» How to complete this task: Reproduce the first line of the material below and each line after it, exactly, through the line containing "pet urn, and", and give nothing more.

» Supplied material:
┏━━

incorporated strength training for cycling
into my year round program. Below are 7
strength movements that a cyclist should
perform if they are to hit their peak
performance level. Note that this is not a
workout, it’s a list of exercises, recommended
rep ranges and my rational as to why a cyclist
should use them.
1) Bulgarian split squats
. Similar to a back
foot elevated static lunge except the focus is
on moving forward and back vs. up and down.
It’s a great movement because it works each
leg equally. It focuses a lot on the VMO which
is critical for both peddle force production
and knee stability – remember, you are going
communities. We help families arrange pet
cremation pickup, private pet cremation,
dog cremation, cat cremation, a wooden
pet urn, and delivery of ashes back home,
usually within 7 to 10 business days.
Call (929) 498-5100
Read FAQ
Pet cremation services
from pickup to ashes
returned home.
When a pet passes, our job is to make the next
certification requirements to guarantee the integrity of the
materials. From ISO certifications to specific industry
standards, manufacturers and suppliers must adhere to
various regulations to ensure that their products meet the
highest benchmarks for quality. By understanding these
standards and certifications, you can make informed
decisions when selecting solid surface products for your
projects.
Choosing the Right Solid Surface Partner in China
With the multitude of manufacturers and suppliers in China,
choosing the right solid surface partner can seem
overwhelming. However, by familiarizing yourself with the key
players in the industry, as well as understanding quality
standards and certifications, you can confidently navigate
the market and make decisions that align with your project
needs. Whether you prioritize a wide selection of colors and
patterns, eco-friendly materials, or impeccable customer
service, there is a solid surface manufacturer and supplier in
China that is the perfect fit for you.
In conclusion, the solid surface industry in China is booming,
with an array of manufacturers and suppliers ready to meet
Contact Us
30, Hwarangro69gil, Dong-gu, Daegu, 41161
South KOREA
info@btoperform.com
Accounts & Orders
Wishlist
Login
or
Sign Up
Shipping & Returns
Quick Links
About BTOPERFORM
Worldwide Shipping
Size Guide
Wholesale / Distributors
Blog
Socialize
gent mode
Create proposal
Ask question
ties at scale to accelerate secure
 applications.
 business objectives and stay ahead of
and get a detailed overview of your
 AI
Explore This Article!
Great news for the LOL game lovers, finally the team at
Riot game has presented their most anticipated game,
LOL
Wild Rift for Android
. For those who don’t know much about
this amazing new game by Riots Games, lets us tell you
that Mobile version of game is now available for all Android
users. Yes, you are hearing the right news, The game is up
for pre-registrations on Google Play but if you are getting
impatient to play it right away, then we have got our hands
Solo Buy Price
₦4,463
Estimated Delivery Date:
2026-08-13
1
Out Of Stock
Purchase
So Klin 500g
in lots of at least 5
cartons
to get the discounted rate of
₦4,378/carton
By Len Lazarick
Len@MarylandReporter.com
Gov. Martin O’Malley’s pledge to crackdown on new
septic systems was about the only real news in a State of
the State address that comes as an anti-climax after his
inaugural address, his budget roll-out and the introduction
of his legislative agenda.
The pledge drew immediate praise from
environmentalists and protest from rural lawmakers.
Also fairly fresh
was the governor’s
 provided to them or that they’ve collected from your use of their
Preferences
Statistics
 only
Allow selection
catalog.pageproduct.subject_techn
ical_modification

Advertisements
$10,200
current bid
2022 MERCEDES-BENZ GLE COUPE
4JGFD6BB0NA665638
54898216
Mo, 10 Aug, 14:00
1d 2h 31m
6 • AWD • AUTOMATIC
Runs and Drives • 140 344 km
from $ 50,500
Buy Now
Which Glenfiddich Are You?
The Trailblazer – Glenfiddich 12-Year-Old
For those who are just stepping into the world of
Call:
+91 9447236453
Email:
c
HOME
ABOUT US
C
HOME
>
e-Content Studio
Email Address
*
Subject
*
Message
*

┗━━

» Final answer:
incorporated strength training for cycling
into my year round program. Below are 7
strength movements that a cyclist should
perform if they are to hit their peak
performance level. Note that this is not a
workout, it’s a list of exercises, recommended
rep ranges and my rational as to why a cyclist
should use them.
1) Bulgarian split squats
. Similar to a back
foot elevated static lunge except the focus is
on moving forward and back vs. up and down.
It’s a great movement because it works each
leg equally. It focuses a lot on the VMO which
is critical for both peddle force production
and knee stability – remember, you are going
communities. We help families arrange pet
cremation pickup, private pet cremation,
dog cremation, cat cremation, a wooden
pet urn, and delivery of ashes back home,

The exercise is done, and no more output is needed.